_Try it_
Edit the stretch from the start of the entries through the line containing "Curso de Robótica" by replacing "Etetage d'arbre" with "Élagage d'arbre" and leaving everything else unchanged. Omit the pictures from your answer.

◆ ◆ ◆

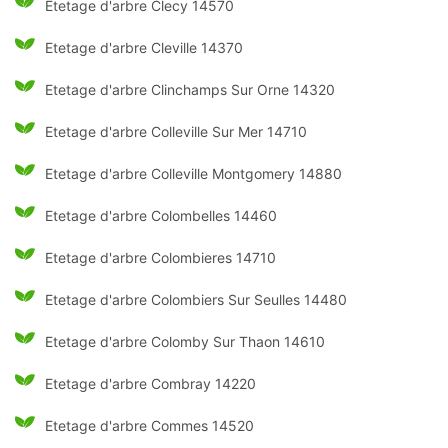
Etetage d'arbre Clecy 14570
Etetage d'arbre Cleville 14370
Etetage d'arbre Clinchamps Sur Orne 14320
Etetage d'arbre Colleville Sur Mer 14710
Etetage d'arbre Colleville Montgomery 14880
Etetage d'arbre Colombelles 14460
Etetage d'arbre Colombieres 14710
Etetage d'arbre Colombiers Sur Seulles 14480
Etetage d'arbre Colomby Sur Thaon 14610
Etetage d'arbre Combray 14220
Etetage d'arbre Commes 14520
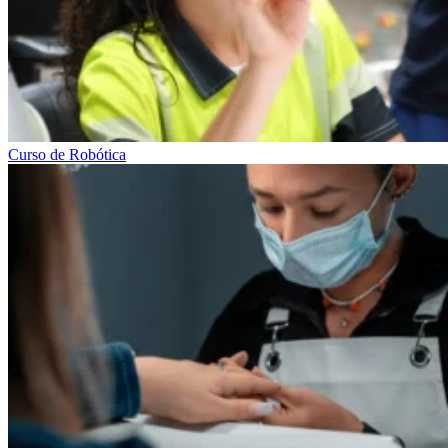
Curso de Robótica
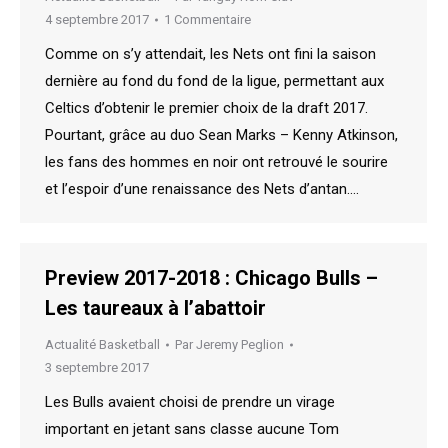
4 septembre 2017
1 Commentaire
Comme on s’y attendait, les Nets ont fini la saison
dernière au fond du fond de la ligue, permettant aux
Celtics d’obtenir le premier choix de la draft 2017.
Pourtant, grâce au duo Sean Marks – Kenny Atkinson,
les fans des hommes en noir ont retrouvé le sourire
et l’espoir d’une renaissance des Nets d’antan.…
Preview 2017-2018 : Chicago Bulls –
Les taureaux à l’abattoir
Actualité Basketball
Par
Jeremy Peglion
3 septembre 2017
Les Bulls avaient choisi de prendre un virage
important en jetant sans classe aucune Tom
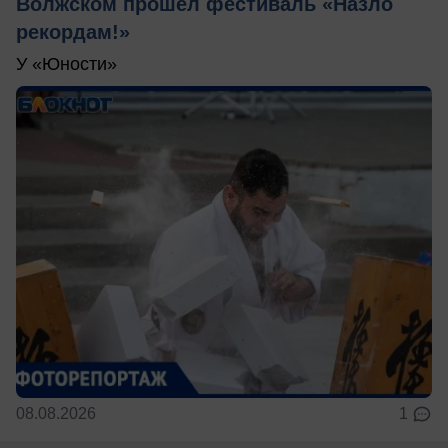
Волжском прошел фестиваль «Назло
рекордам!»
У «Юности»
08.08.2026
1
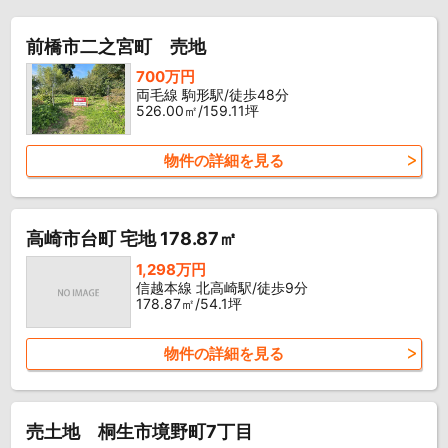
前橋市二之宮町 売地
700万円
両毛線 駒形駅/徒歩48分
526.00㎡/159.11坪
物件の詳細を見る
高崎市台町 宅地 178.87㎡
1,298万円
信越本線 北高崎駅/徒歩9分
178.87㎡/54.1坪
物件の詳細を見る
売土地 桐生市境野町7丁目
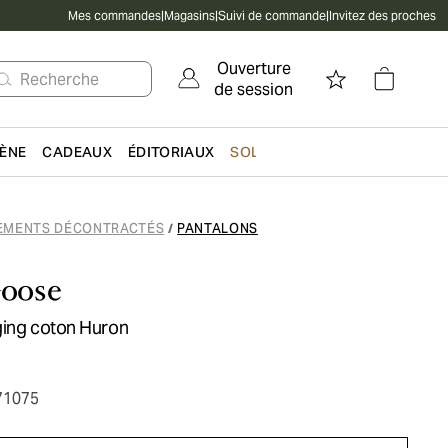
Mes commandes
|
Magasins
|
Suivi de commande
|
Invitez des proches
Ouverture
Recherche
de session
IÈNE
CADEAUX
ÉDITORIAUX
SOLDES
EMENTS DÉCONTRACTÉS
PANTALONS
/
oose
ging coton Huron
71075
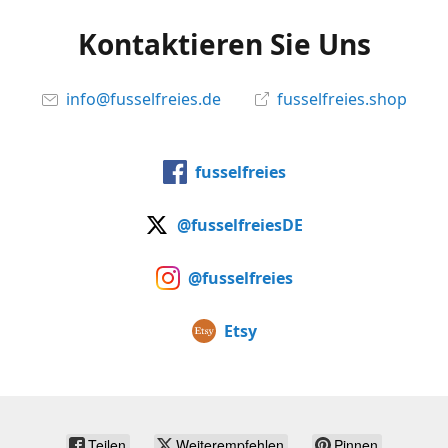
Kontaktieren Sie Uns
info@fusselfreies.de
fusselfreies.shop
fusselfreies
@fusselfreiesDE
@fusselfreies
Etsy
Teilen
Weiterempfehlen
Pinnen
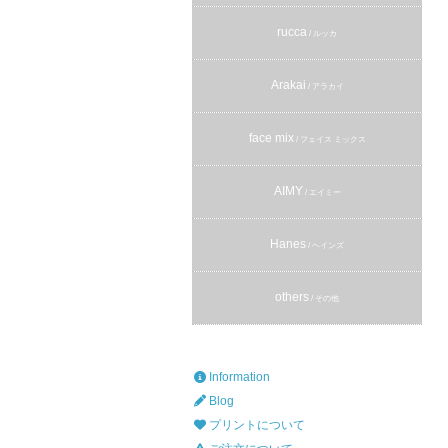
rucca
/ ルッカ
Arakai
/ アラカイ
face mix
/ フェイス ミックス
AIMY
/ エイミー
Hanes
/ ヘインズ
others
/ その他
Information
Blog
プリントについて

◆ ◆ ◆

_Solution to the exercise_
Élagage d'arbre Clecy 14570
Élagage d'arbre Cleville 14370
Élagage d'arbre Clinchamps Sur Orne 14320
Élagage d'arbre Colleville Sur Mer 14710
Élagage d'arbre Colleville Montgomery 14880
Élagage d'arbre Colombelles 14460
Élagage d'arbre Colombieres 14710
Élagage d'arbre Colombiers Sur Seulles 14480
Élagage d'arbre Colomby Sur Thaon 14610
Élagage d'arbre Combray 14220
Élagage d'arbre Commes 14520
Curso de Robótica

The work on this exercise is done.